What the task asks: Scan the lines below for "ICCAT" and copy the matches.

[Saved entries]
○ ○ ○ ○ ○

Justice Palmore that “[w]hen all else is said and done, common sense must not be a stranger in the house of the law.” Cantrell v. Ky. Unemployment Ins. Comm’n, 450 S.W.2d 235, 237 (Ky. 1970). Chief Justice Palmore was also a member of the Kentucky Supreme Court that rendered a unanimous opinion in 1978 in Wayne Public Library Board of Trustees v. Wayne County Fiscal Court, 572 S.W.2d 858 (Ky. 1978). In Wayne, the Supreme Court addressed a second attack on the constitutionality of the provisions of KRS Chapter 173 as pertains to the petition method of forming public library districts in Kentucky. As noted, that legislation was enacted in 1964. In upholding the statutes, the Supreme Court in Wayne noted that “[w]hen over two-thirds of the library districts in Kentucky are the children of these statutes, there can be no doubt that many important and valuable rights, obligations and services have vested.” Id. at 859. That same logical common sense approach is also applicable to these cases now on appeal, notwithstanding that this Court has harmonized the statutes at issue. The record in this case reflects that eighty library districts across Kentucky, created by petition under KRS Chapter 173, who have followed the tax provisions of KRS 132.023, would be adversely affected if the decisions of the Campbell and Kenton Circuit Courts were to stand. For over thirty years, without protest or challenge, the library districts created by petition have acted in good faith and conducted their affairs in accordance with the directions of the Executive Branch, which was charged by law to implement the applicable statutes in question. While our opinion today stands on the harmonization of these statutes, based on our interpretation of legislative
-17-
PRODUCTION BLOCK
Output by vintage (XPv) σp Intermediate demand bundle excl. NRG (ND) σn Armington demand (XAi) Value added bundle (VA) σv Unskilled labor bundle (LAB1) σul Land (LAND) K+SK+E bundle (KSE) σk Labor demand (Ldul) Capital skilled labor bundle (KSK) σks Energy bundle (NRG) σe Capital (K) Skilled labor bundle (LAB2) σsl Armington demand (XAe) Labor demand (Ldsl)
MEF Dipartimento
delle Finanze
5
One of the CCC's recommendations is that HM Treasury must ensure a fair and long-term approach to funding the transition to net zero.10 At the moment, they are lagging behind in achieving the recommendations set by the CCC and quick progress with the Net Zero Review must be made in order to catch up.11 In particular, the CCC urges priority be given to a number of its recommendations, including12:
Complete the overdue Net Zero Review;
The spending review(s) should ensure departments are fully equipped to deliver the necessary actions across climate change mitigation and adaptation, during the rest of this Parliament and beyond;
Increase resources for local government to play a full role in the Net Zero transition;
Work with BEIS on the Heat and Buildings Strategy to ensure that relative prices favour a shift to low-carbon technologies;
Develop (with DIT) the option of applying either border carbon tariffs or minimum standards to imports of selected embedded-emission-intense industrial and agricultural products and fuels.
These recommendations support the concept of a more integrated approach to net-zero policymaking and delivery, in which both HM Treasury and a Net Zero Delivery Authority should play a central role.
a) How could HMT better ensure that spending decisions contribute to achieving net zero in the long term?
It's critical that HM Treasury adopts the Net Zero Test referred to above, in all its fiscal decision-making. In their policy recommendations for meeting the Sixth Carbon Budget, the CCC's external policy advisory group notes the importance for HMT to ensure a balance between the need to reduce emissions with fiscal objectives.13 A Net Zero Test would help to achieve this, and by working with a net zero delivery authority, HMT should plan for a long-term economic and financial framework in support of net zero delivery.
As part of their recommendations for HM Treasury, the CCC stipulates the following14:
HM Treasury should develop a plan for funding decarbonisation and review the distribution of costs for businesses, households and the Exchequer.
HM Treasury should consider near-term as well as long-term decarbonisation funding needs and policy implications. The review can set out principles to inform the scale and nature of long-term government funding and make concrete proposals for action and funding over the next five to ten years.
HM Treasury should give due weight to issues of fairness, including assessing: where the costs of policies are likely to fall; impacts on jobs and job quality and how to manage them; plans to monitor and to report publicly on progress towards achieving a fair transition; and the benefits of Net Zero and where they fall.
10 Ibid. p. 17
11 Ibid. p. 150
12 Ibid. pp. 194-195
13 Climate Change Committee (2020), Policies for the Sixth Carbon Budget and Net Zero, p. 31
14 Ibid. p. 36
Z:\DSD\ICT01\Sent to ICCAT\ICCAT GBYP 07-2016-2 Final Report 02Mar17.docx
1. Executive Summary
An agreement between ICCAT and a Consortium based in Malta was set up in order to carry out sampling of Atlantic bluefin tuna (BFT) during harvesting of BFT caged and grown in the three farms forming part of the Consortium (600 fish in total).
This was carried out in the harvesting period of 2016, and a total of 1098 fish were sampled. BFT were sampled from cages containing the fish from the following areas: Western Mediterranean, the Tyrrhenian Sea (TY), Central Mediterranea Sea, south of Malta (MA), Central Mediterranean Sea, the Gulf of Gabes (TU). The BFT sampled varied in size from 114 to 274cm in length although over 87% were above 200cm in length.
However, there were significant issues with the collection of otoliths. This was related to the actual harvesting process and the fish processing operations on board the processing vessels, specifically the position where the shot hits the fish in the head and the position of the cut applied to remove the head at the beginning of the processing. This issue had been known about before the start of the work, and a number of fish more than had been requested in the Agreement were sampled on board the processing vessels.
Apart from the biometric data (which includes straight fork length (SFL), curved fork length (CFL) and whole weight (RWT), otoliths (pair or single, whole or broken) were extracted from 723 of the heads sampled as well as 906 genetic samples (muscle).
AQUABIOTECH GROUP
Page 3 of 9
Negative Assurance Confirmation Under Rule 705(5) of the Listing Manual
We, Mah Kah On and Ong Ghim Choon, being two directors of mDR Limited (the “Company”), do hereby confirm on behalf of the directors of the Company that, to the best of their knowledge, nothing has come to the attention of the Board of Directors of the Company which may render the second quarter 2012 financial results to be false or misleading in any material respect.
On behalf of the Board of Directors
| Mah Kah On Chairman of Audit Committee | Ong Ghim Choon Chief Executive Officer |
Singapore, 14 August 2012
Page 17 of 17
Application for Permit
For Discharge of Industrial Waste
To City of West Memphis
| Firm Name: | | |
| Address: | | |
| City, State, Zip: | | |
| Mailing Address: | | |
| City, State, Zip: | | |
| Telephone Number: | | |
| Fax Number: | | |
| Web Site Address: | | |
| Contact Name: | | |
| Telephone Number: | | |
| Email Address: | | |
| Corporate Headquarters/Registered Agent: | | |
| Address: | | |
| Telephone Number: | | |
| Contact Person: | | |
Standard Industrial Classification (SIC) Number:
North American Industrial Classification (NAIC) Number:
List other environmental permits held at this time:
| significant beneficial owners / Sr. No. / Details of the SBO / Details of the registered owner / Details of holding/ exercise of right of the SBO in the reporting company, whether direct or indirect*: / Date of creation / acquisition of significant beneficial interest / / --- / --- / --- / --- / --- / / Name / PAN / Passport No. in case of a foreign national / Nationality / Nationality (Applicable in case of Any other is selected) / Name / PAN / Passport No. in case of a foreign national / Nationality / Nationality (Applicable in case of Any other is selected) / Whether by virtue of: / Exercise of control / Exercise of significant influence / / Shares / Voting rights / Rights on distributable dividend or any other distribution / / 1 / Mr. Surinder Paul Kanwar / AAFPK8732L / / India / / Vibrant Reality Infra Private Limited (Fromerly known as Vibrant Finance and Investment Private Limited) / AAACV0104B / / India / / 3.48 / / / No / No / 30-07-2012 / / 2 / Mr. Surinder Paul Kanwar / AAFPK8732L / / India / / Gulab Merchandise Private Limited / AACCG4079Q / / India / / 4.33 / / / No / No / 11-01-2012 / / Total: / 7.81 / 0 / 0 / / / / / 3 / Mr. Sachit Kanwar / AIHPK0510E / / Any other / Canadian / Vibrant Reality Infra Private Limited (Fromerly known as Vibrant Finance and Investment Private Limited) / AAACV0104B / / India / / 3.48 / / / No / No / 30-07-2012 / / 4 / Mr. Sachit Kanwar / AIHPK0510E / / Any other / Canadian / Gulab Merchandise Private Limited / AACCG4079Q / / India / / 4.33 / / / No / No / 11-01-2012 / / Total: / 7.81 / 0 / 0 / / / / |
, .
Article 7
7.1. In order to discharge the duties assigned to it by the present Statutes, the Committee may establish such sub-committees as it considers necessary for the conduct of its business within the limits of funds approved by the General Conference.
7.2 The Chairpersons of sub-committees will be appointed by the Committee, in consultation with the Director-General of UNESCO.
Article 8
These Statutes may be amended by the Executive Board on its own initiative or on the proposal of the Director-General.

○ ○ ○ ○ ○

Task output:
Z:\DSD\ICT01\Sent to ICCAT\ICCAT GBYP 07-2016-2 Final Report 02Mar17.docx
An agreement between ICCAT and a Consortium based in Malta was set up in order to carry out sampling of Atlantic bluefin tuna (BFT) during harvesting of BFT caged and grown in the three farms forming part of the Consortium (600 fish in total).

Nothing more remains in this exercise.